On January 15, the U.S. Supreme Court said that it will hear Doe v Reed, 09-559, the case from Washington state on whether the Constitution forbids states from making public the names and addresses of people who sign petitions. The case had been filed by people who circulated a referendum petition against civil unions for same-sex couples. The people who submitted the petition do not want the names and addresses of the signers to be given by the Secretary of State to a group that planned to post the names and addresses on an internet site.
The Court’s conference was on January 15. Normally, the Court won’t reveal what it has decided at conference until the following week. But the Court released the news early on January 15, to make it easier for the attorneys on both sides to begin writing their briefs, because the argument will either be in April 2010, or October 2010. The Court accepted four other cases as well (the other cases are not election-law related).

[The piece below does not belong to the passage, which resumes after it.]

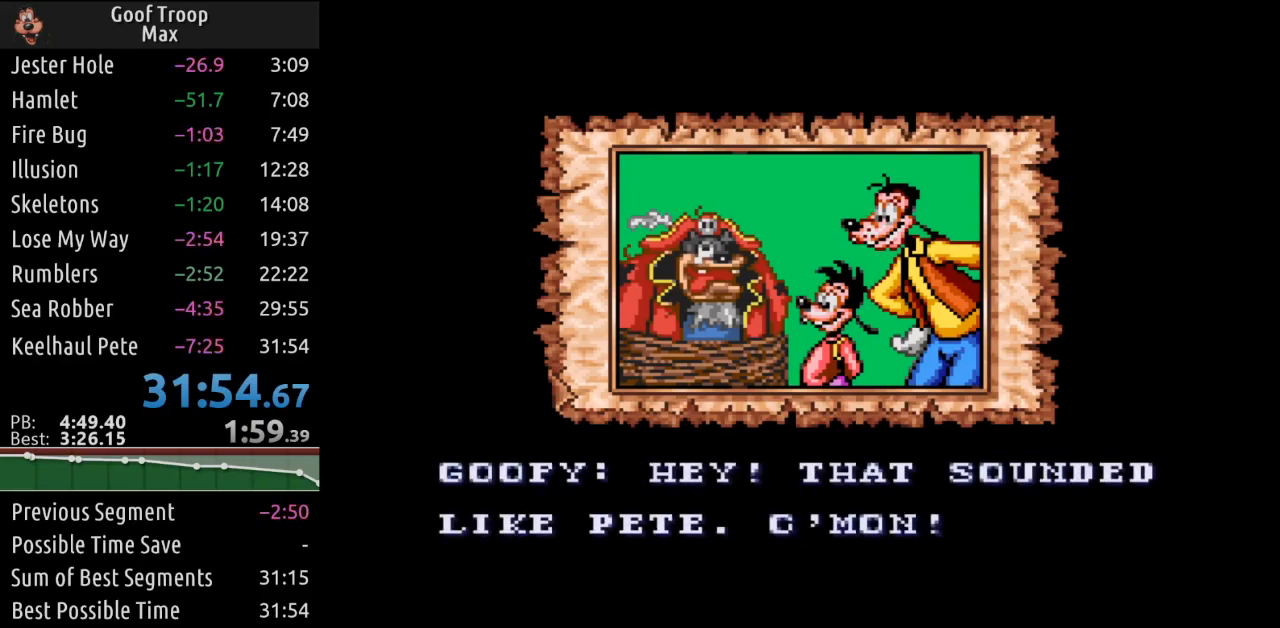
{"buttons": [], "left_stick": "center", "right_stick": "center", "events": [[66, "Y", "down"], [166, "Y", "up"]]}
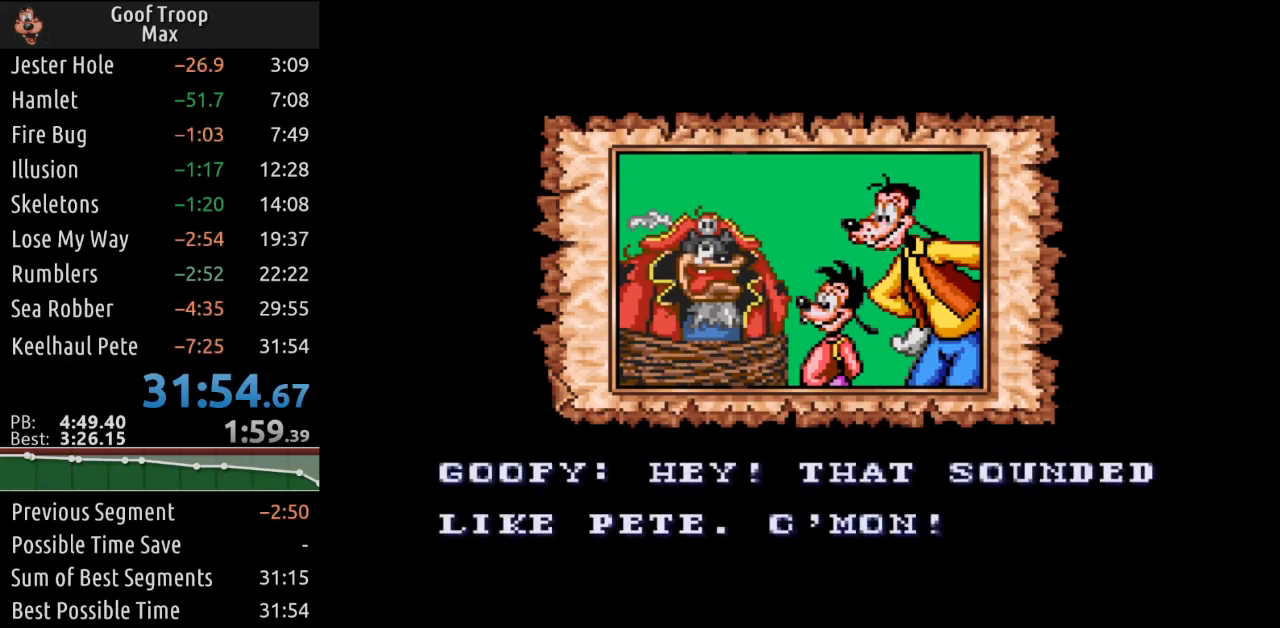
{"buttons": ["B"], "left_stick": "center", "right_stick": "center", "events": [[17, "A", "down"], [100, "A", "up"], [434, "B", "down"]]}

Doe v Reed will be the first case the U.S. Supreme Court has heard on procedures for ballot access petitions since 2008, when it issued its opinion in New York State Board of Elections v Lopez-Torres. That case upheld New York state’s procedures for candidates for Delegate to Judicial Nominating Conventions to get themselves onto primary ballots. The Lopez-Torres decision didn’t pay much attention to the details of how tough those petition requirements were. Instead, the Court seemed to say that because the Democratic and Republican Parties wanted ballot access for their own primary ballots to be restrictive, that was their decision.